Thursday 10th June 2010
The overnight sail passed uneventfully with the usual 4-hourly radio schedule in which each group leader called up each of the boats in their group in turn to get their position and check all was well. It was good that we had Pete and Mary with us, as Pete was able to do a radio sched during their night watch, allowing Steve to get some sleep. We felt sorry for group leaders who only had a crew of two. We also had to answer the radio calls from the Lebanese Navy who were checking that we were indeed Rally boats.

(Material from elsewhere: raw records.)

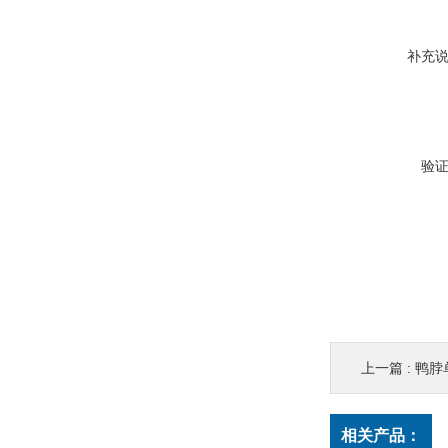
补充
验
上一篇 :
鸭脖
相关产品：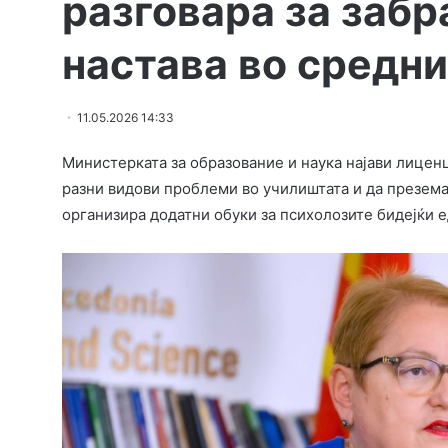
разговара за забр
настава во средн
11.05.2026 14:33
Министерката за образование и наука најави лицен
разни видови проблеми во училиштата и да презема
организира додатни обуки за психолозите бидејќи е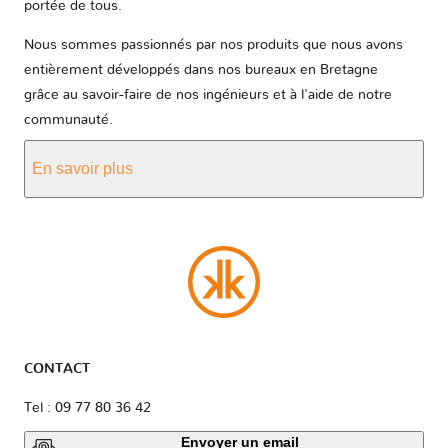
portée de tous.
Nous sommes passionnés par nos produits que nous avons
entièrement développés dans nos bureaux en Bretagne
grâce au savoir-faire de nos ingénieurs et à l'aide de notre
communauté.
En savoir plus
CONTACT
Tel : 09 77 80 36 42
Envoyer un email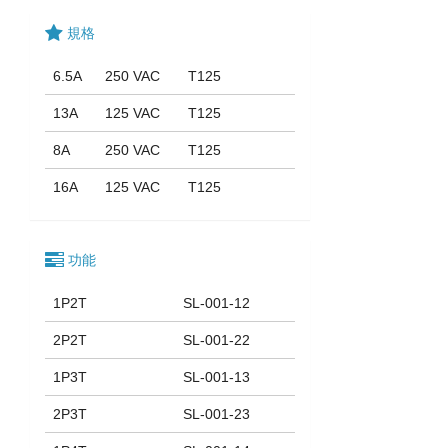
規格
6.5A
250 VAC
T125
13A
125 VAC
T125
8A
250 VAC
T125
16A
125 VAC
T125
功能
1P2T
SL-001-12
2P2T
SL-001-22
1P3T
SL-001-13
2P3T
SL-001-23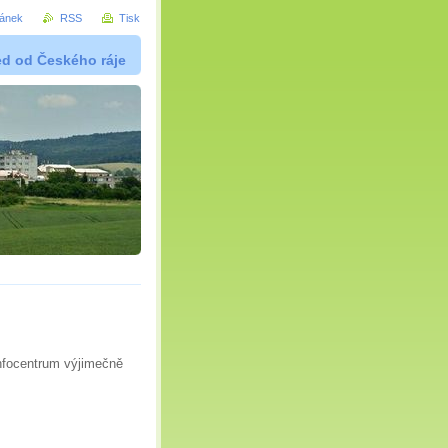
ránek
RSS
Tisk
ed od Českého ráje
nfocentrum výjimečně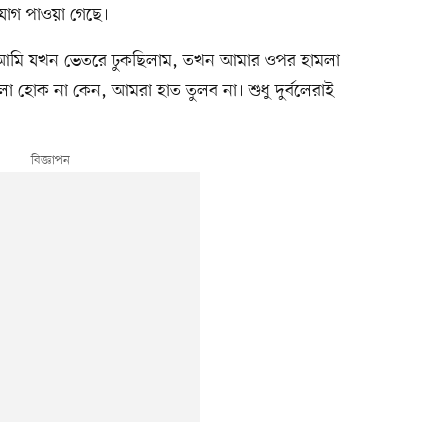
যোগ পাওয়া গেছে।
‘আমি যখন ভেতরে ঢুকছিলাম, তখন আমার ওপর হামলা
 হোক না কেন, আমরা হাত তুলব না। শুধু দুর্বলেরাই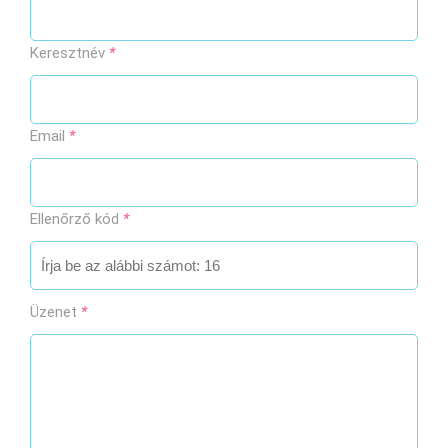
Keresztnév
*
Email
*
Ellenőrző kód
*
Üzenet
*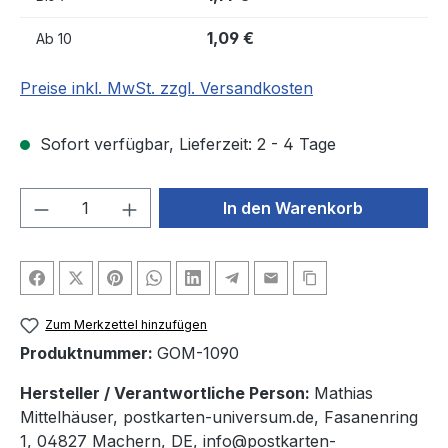
1,09 €
Ab
10
Preise inkl. MwSt. zzgl. Versandkosten
Sofort verfügbar, Lieferzeit: 2 - 4 Tage
Produkt Anzahl: Gib den gewünschten We
In den Warenkorb
Zum Merkzettel hinzufügen
Produktnummer:
GOM-1090
Hersteller / Verantwortliche Person:
Mathias
Mittelhäuser, postkarten-universum.de, Fasanenring
1, 04827 Machern, DE, info@postkarten-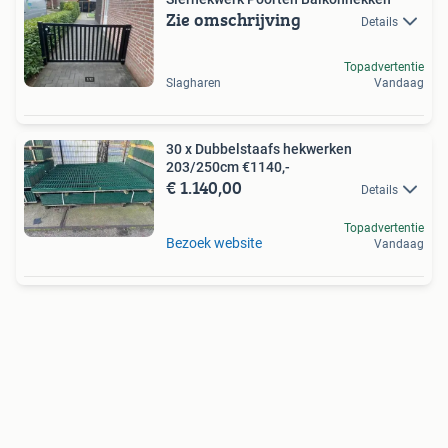
Zie omschrijving
Details
Topadvertentie
Slagharen
Vandaag
30 x Dubbelstaafs hekwerken
203/250cm €1140,-
€ 1.140,00
Details
Topadvertentie
Bezoek website
Vandaag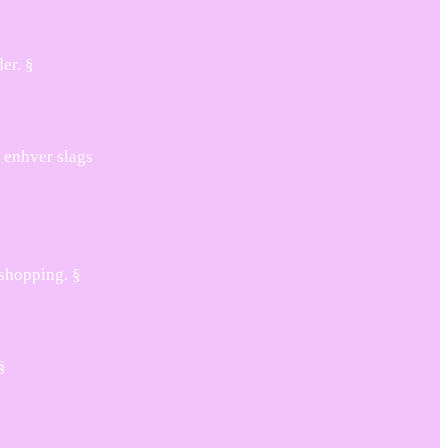
er. §
f enhver slags
 shopping. §
§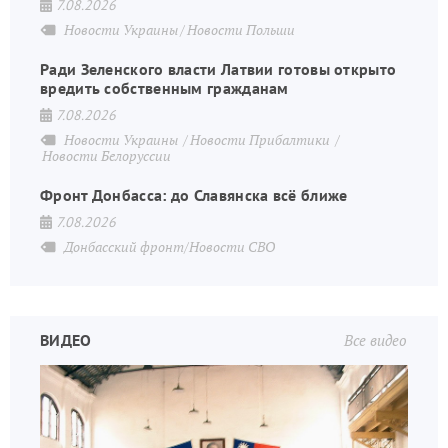
7.08.2026
Новости Украины
Новости Польши
Ради Зеленского власти Латвии готовы открыто
вредить собственным гражданам
7.08.2026
Новости Украины
Новости Прибалтики
Новости Белоруссии
Фронт Донбасса: до Славянска всё ближе
7.08.2026
Донбасский фронт/Новости СВО
ВИДЕО
Все видео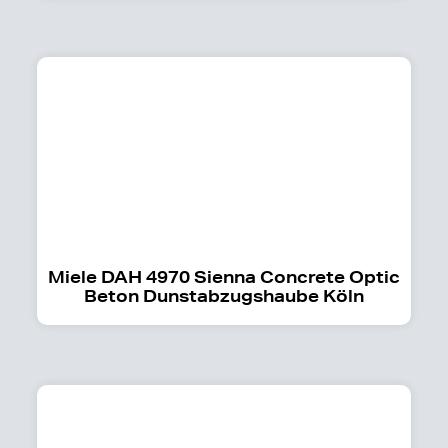
Miele DAH 4970 Sienna Concrete Optic
Beton Dunstabzugshaube Köln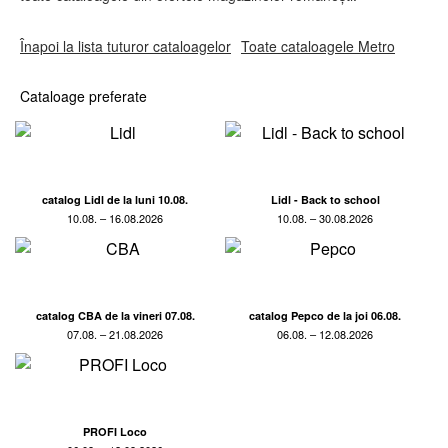
Înapoi la lista tuturor cataloagelor
Toate cataloagele Metro
Cataloage preferate
catalog Lidl de la luni 10.08.
Lidl - Back to school
10.08. – 16.08.2026
10.08. – 30.08.2026
catalog CBA de la vineri 07.08.
catalog Pepco de la joi 06.08.
07.08. – 21.08.2026
06.08. – 12.08.2026
PROFI Loco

All the boats in each group had to sail within a few miles of each other so that they would arrive at the next port at their designated time. This was to ensure that each group (about 12 boats) could be berthed one at a time, allowing all 60-ish boats to be berthed in a few hours. It didn’t always work, though, as there was a large contingent of French boats who had rules of their own. These seemed to be along the lines of “ignore all the arrangements and all the other boats, sail as fast as you can to the next port, either with no lights or with every single light you have on your boat, preferably trailing a fishing line as you cut across the bows of other boats and then stop dead right in front of them as you pull in your catch, arrive at the next port whenever you like and enter the harbour, blocking the entry for all other boats as you ignore requests to wait outside until your group leader, together with the rest of your group, arrives.” But hey, they’re French so the rules don’t apply to them, do they?
Anyway, all this fun aside, we arrived safely at Jounieh around the designated time, under the watchful eye of Navy gunboats, and were duly berthed. We were pleased to see that this was a real contrast to the last harbour. It is, in fact, a modern marina, supposedly one of the most exclusive marinas in the Eastern Med. With entry procedures completed, we were free to join the evening coach tour to Beirut, but decided instead that we would have a wander around Jounieh and find a local eatery, as we were all quite tired. We thought we would prefer to explore Beirut under our own steam on our free day.
Approaching Jounieh, watched by a Navy gunboat.